Lunch and dinner menus are pretty interchangeable. She usually has something proteiny like peanut butter, beans, or a little pork or beef if we have it around. She likes whole wheat bread, pasta, cucumber, tomatoes, strawberries, chickpeas, and cheese. AND BANANAS. Oh Lordy, does she like bananas! She really likes pesto, so sometimes I spread some on a piece of toast and put some sundried tomatoes on it and melt a little cheese. Yum. I may or may not totally bogart her meals those days.

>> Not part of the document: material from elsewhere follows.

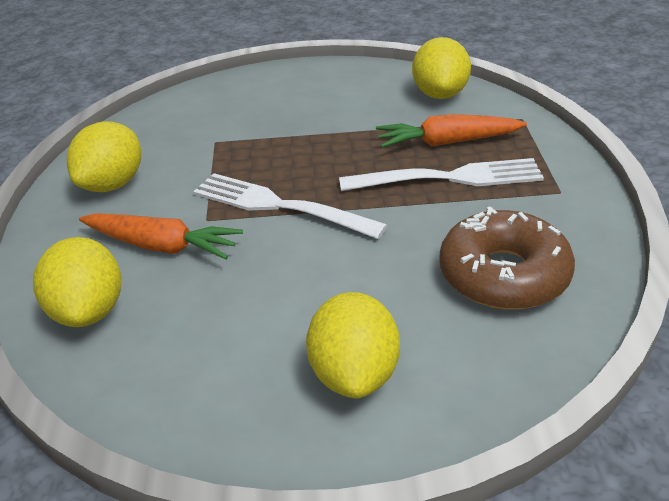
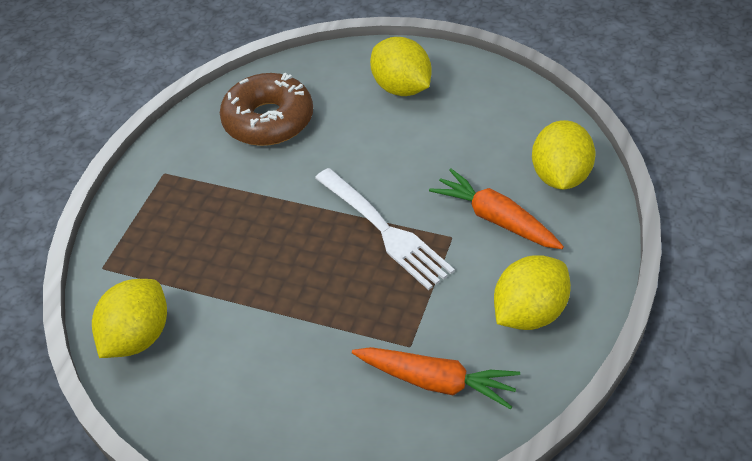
camera: 155 degrees left, 10 degrees up
yellow lemon [306,292,400,398] -> yellow lemon turned 60 degrees counterclockwise [370,37,432,96]
white fork [339,158,544,191] -> none
orange carrot [376,114,527,148] -> orange carrot moved to [352,347,520,409]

The best thing about eating the same thing as her is that it gives me the excuse to buy really good, high-quality, grass-fed, free-range, ubiquitously-hyphenated meats. I’m pretty sure I’ve told you before about how we live literally 45 minutes from the largest pork packing plant in the world. And I’m not exaggerating. The entire world. So suffice it to say, there is a ton of scary cheap genetically-modified pork in these parts. We instead pay a bit more for the good stuff at the farmer’s market because you can’t put a price tag on unknowingly eating pig snouts. We talk to the guy who raises it and feel good knowing that we’re supporting him and not putting nasty hormoney animals that lead miserable existences in our bodies.
Salads have made a major resurgence in our lives as of late. B dislikes many salads so I imagine salads and macaroni got together and bullied him when he was a teen. What an after-school special that would have made. C likes salads, though, and she often joins us when we eat baby spinach sprinkled with goat cheese, cranberries, and walnuts. I put a little vinaigrette on it and she om-noms it. She also likes spinach sauteed in a little olive oil and garlic, since she’s a gourmet and all. Or a freak of nature? Let’s stick with gourmet.
Snacks are where this child really shines. Sometimes I fear that her tongue isn’t working properly because some of the things she really shouldn’t like are her faves. B and I are obsessed with wasabi peas because we like to pretend we’re exotic and fancy when we eat them. We usually class-up our feeding frenzy by dropping most of them on the floor. C inevitably gets them and goes.to.town. She licks them and swirls them around in her mouth. She is also a big fan of limes and lemons. The tarter, the better. She sucks on them and then usually comes to ask for more once she’s efficiently removed a couple layers of enamel off her seven baby teeth.
B and I don’t pretend to have anything to do with C’s very open palate. We are both equally amazed at mealtimes when she actually eats most of what is put in front of her. It will definitely be a confusing and sad day for us when she learns that Dora the Explorer yogurt exists and refuses to eat anything else.
What else should I offer to her? What are some strange foods your kids like?